Pennsylvania’s natural gas production grew more than in any other state in 2021, according to a recent report by the state’s Independent Fiscal Office (IFO).
Though consistently growing since 2012, a multiyear slowdown in the growth rate of natural gas production for Pennsylvania’s wells is reversing. The downward trend in production growth began in the third quarter of 2018. Since then, growth in production has dropped quarter by quarter, bottoming out in the third quarter of 2020, which saw just a 2.9 percent increase in production from the previous quarter. In the fourth quarter of 2019, the quarter before the start of the pandemic, PA gas production grew by 6.8 percent, eventually falling to 3.3 and 2.9 percent growth in the first two quarters of 2020 respectively. As COVID lockdowns were enacted, demand dropped and gas drillers cut production in order to profitably continue to operate. In the first three quarters of 2020, growth in production hovered around 3 percent in each quarter.
The downward trend and stagnation began to reverse in 2021. According to the IFO report, production grew by 5.4 percent in Q1 of 2021, and continued to rise in Q2 with an additional 7.8 percent growth, eventually falling to a 6.7 percent growth rate in the third quarter of 2021. Though it has dropped below pre-pandemic levels, these rates are the highest among natural gas-producing states in the country. Pennsylvania saw an overall production growth rate of 7.9 percent in 2021, outpacing West Virginia’s 6.7 percent growth, and toppling Texas’ 0.1 percent. Texas led the country in overall production volume in 2021, with Pennsylvania following in second.

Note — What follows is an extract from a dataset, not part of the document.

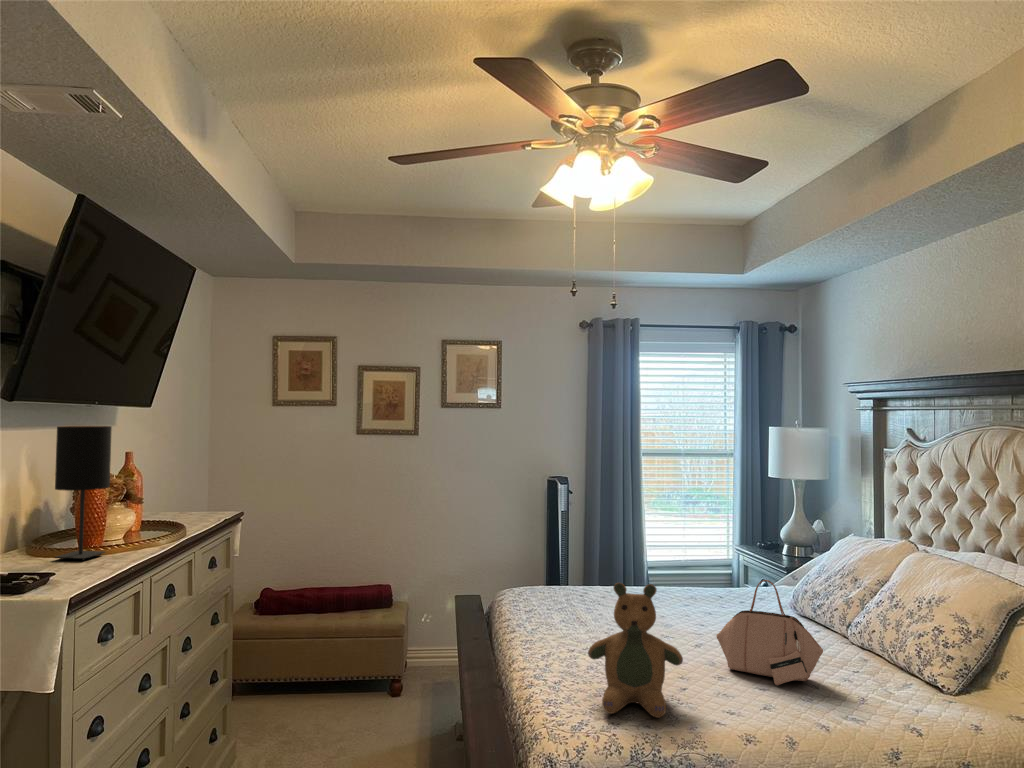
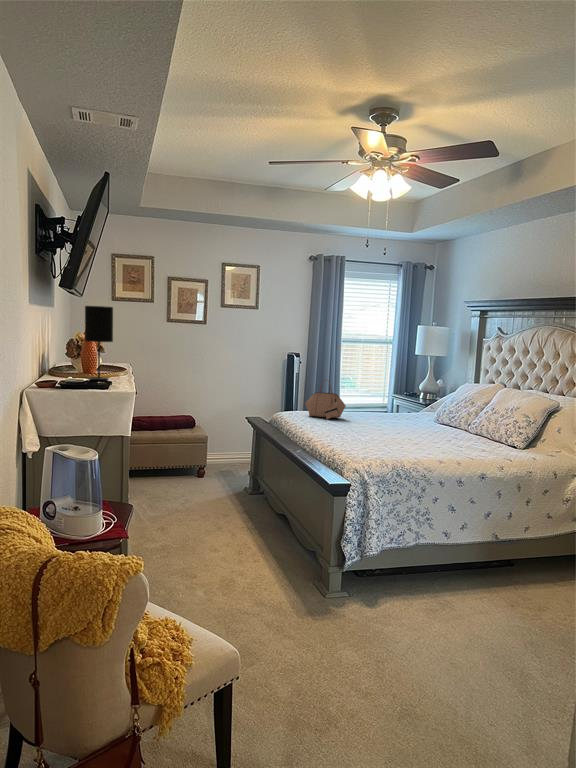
handbag: present [716,580,823,685] -> present [305,380,346,419]
teddy bear: present [588,583,683,718] -> none [360,396,406,457]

Within the Commonwealth, Susquehanna topped all other counties in horizontal well production volume, followed by Washington, Bradford, Greene, and Lycoming counties. As in the interstate comparison, though Susquehanna led in production volume, the county’s year-over-year production from 2020 to 2021 fell by one percent. The top growth in terms of production volume came from Washington and Bradford counties. Total production from Washington County grew 16.3 percent in 2021, accounting for 18.4 percent of the state’s total horizontal well production. Bradford County overshadowed Washington’s growth at 21.8 percent, totaling 15.3 percent of the state’s production volume.
The report also discusses price trends for natural gas at the Henry Hub and PA weighted averages. Prices both at the Henry Hub and in PA specifically fell in the first quarter of 2020. PA prices continued to fall through Q2, but prices at the Henry Hub began to rebound in that same time. The last two quarters of 2020 showed growing prices in both markets. In 2021, prices in both markets began climbing by double-digit percentages. In Q1 of 2021, gas at the Henry Hub reached $3.44/MMBtu, an 83.4 percent growth rate, and PA averages grew by 64.4 percent, reaching $2.53/MMBtu. This trend continued throughout the year, with Q4 prices arriving at $4.74/MMBtu at the Henry Hub and $3.97 for the PA weighted average.
The conflict in Ukraine has created a lot of uncertainty regarding the future of America’s natural gas industry and prices. The desires of many European nations to abandon Russian natural gas sources and changing attitudes in the White House regarding natural gas, such as the creation of the Task Force for Energy Security (TFES), will certainly impact domestic production and markets, especially in the Marcellus shale region. How much of an impact and whether or not the agreements made in the TFES will be upheld is yet to be seen.